**DOCUMENT SECTION**

━━━━━━━━━━━━━━━━━━━━━━━━━━━━━━

Amaro Santoni's Rhubarb Aperitif
Mixed as a spritz, the bitter Italian liqueur delivers a refreshing thirst quencher
Last week I attended a press event sponsored by Toscana Promozione Turistica and All About Italy. It was hot, and I was hot, and then I arrived and they plied us with spritzes made with Santoni Amaro.
I love amaro. If you’re wondering, an Amaro is a bitter, alcoholic drink Italians insist helps with digestion. Amaros are made by combining botanicals like magic potions. The flavors range from slightly bitter to practically medicinal, and the tradition dates back to medieval monks mixing digestive potions. Every region in Italy has some variation on amaro made with a unique combination of ingredients.
Amaro has experienced a boon in recent years. Restaurants like Rolo’s in Ridgewood, Queens offers several different varieties on their drinks menu, and has crafted cocktails with it. And in the East Village, Amor Y AMargo, a bitters shop and bar, celebrates amaro in various cocktails.
Much of our collective love for Amaro is from the efforts of the Campari Group, an Italian-based multinational beverage company. Besides Campari, they own amaro brands like Cynar and Aperol. Each has been reintroduced to Americans with big marketing budgets. It was no accident that Aperol Spritz became the drink of European summer holidays. The aggressive marketing made it happen.
Another draw of Amaro, though, and the reason it persists beyond a refreshing summer drink, is the ability to experiment. Similar to gin, the botanicals, herbs, spices, zest and other infused flavors offer an endless combination. The result is unusual, exotic, and quirky. Bitterness can hide imperfection.
New York distilleries have also jumped on the amaro trend. Forthave Spirits has some downright medicinal tonics, like their Marseille Amaro with notes of eucalyptus, cinnamon, rhubarb, and honey. Another Brooklyn-based brand is Faccia Brutto, intentionally creating Italian-style amari.
I experiencing the different flavors of Amari, both from Italy and from right here in New York City. Not only are these medicinal drinks good for digestion, but they’re typically lower in alcohol (although not always).
Campari has helped create the market for Amaro brands, and smaller producers have benefitted. Twee liquor stores in Brooklyn often have at least one or two smaller producers stocked. For a wider selection though, I end up at Astor Liquor in Manhattan where there is a large selection of exotic Amari, both domestic and imported.
If you’re interested in exploring more about Amaro, Brad Thomas Parsons literally wrote the book on them, Amaro The Spirited World of Bittersweet, Herbal Liqueurs, with Cocktails, Recipes, and Formulas.
Meanwhile, it’s Italian Aperitif Week in New York City. All About Italy magazine is celebrating Italian cocktails and liqueurs by drafting 10 bar tenders at 10 bars around the city to develop cocktails. Participants can even vote on their favorite.
Santoni is a Florentine amaro, and so it makes sense that it was the star cocktail at Tuscany-sponsored event last week. The botanical flavors include iris flower, olive leaf, and rhubarb, providing a rich red color and bitter flavor. The original recipe was developed by Gabriello Santoni in 1961.
I came across Wendy Holloway’s Flavor of Italy Podcast (She and I spoke last year about Red Sauce) where she chatted with Luca Missaglia, the managing partner at Amaro Santoni.
Missaglia explained that Santoni can be served not just as a digestif, but also an aperitif because the formula is bitter-sweet. It works well with sodas and other sweet drinks.
And that’s why it worked so well as a spritz. Luxe magazine published a spritz recipe back in 2024 — 2 parts Amaro Santoni to 3 parts prosecco, garnished with an olive. We were served a tumbler with ice and amaro, topped with prosecco and garnished with an orange slice. I had two.

━━━━━━━━━━━━━━━━━━━━━━━━━━━━━━

Saved entries
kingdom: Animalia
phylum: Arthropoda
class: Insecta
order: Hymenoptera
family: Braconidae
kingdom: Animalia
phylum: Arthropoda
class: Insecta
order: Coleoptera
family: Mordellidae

━━━━━━━━━━━━━━━━━━━━━━━━━━━━━━

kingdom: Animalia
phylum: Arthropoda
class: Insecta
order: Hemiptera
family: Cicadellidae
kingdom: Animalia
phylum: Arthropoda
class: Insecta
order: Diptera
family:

━━━━━━━━━━━━━━━━━━━━━━━━━━━━━━

**WORK ORDER**
According to the piece on Amaro Santoni's rhubarb aperitif, who developed the original Santoni recipe, and in what year?

**ANSWER**
Gabriello Santoni developed it in 1961.